Напился квасу, брусничной воды, грушевого взвару, отёр губы и навострил уши.

В лесу кто-то выл. Или пел, не поймёшь. Вой приближался. «Я – несчастненькая!» – вопил кто-то совсем неподалёку. Уже стало понятно, что это слова песни. Песня была жалостная:

Уж я босая, простоволосая,Одежонка моя поистёрлася…

Кузька на всякий случай залез под стол, Лешик – тоже.

– Это гость какой несчастненький жалует, – рассуждал домовёнок, поудобнее устраиваясь на перекладине под столом.

Ох, прохудилася, изодралася,Вся клочками пошла, да их, лохмотьями.

Хриплый бас раздавался уже под самыми окнами. Даже стёкла, то есть леденцы, дребезжали, Кузька встревожился:

– Во голосит! Это не Баба Яга, а пьяница-мужик, не иначе.

Он терпеть не мог пьяных. Их Чумичка любит, двоюродный брат. Увидит, вот потеха! Сзади пнёт, сбоку толкнёт, с другого пихнёт, пьяница – в лужу или еще в какую грязь. Лежит и мычит или хрюкает. А Чумичка за нос его теребит и хохочет. Оттого у них носы красные. Это всё Чумичка!

Хриплый бас за стеной смолк. Кто-то шарил на крыльце. Кузька не находил себе места под столом от беспокойства:

– Ты уверен, что нас тут, в общем, не тронут?

– Уверен, уверен. – зевнув, ответил Лешик. – И дедушка Диадох уверен тоже.

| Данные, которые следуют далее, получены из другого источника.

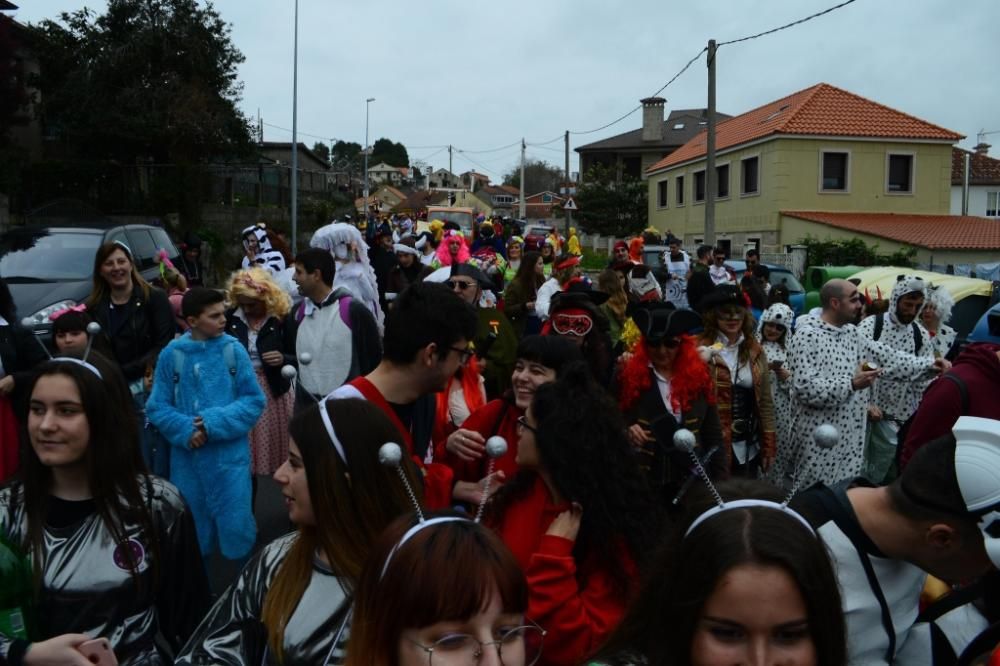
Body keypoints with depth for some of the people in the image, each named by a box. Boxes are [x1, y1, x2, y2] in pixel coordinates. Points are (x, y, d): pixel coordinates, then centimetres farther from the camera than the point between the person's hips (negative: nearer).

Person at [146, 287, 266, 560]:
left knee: (236, 527, 2)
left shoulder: (234, 349, -4)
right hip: (186, 456, 1)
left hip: (230, 455, -1)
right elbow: (157, 406, 1)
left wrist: (215, 423, -13)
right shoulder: (171, 354, -3)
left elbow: (254, 400, -3)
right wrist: (185, 431, -14)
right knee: (191, 528, 15)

Он всегда говорит, в этом доме и тронуть не тронут и добра не видать.

– Как – не видать? – Кузька высунулся из-под стола. – Вон сколько добра на столе и в печи!

Тут дверь отворилась и в доме очутился… не поймешь кто. Голосищем мужик, а на голове кокошник золотом горит, самоцветными камнями переливается. На ногах сапожки – зелёные, сафьяновые, с красными каблуками, такими высокими – воробей вкруг каждого облетит. Сарафан алый, как утренняя заря. Кайма на подоле как вечерняя заря. По сарафану в два ряда серебряные пуговки. А из-под кокошника прямо на Кузьку, глаза в глаза, глядит Баба Яга.